Records supplied:

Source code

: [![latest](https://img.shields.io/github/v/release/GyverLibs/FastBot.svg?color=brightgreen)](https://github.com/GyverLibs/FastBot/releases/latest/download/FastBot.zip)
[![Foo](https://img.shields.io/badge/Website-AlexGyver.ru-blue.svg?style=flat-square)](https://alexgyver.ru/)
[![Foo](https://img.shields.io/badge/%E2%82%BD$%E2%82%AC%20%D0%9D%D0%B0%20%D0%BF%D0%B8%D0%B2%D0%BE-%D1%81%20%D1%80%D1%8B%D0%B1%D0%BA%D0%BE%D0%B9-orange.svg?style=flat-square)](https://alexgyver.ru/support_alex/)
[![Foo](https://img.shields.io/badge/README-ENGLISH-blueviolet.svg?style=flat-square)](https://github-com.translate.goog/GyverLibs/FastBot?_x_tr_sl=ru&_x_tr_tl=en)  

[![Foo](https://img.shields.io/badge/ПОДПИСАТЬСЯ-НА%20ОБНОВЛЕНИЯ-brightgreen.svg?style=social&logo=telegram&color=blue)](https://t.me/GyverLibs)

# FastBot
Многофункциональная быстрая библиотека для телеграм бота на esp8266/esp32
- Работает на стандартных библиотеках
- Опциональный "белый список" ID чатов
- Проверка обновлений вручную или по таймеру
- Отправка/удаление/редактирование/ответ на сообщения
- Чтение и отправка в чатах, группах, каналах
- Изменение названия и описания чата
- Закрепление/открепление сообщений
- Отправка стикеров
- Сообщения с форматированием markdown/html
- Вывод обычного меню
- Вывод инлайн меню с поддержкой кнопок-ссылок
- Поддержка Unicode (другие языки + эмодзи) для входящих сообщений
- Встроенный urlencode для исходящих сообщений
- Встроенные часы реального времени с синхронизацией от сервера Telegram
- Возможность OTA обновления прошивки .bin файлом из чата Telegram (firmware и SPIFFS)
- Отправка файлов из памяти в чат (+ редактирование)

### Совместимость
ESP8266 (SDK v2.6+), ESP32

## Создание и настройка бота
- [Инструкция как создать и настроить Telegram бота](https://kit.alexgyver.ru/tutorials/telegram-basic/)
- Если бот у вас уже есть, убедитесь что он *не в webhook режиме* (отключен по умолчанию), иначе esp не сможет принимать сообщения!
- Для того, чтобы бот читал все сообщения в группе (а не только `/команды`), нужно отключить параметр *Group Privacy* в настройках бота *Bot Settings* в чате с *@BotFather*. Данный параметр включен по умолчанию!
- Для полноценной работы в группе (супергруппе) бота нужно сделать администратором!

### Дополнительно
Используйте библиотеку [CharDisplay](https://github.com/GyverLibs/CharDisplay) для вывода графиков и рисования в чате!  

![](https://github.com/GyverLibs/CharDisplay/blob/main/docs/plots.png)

Requirement:
Could you set down, exactly as written, the lines above between the one holding "- Отправка/удаление/редактирование/ответ на" and the one holding "- Встроенный urlencode", inclusive, and nothing more?

Result of this exercise:
- Отправка/удаление/редактирование/ответ на сообщения
- Чтение и отправка в чатах, группах, каналах
- Изменение названия и описания чата
- Закрепление/открепление сообщений
- Отправка стикеров
- Сообщения с форматированием markdown/html
- Вывод обычного меню
- Вывод инлайн меню с поддержкой кнопок-ссылок
- Поддержка Unicode (другие языки + эмодзи) для входящих сообщений
- Встроенный urlencode для исходящих сообщений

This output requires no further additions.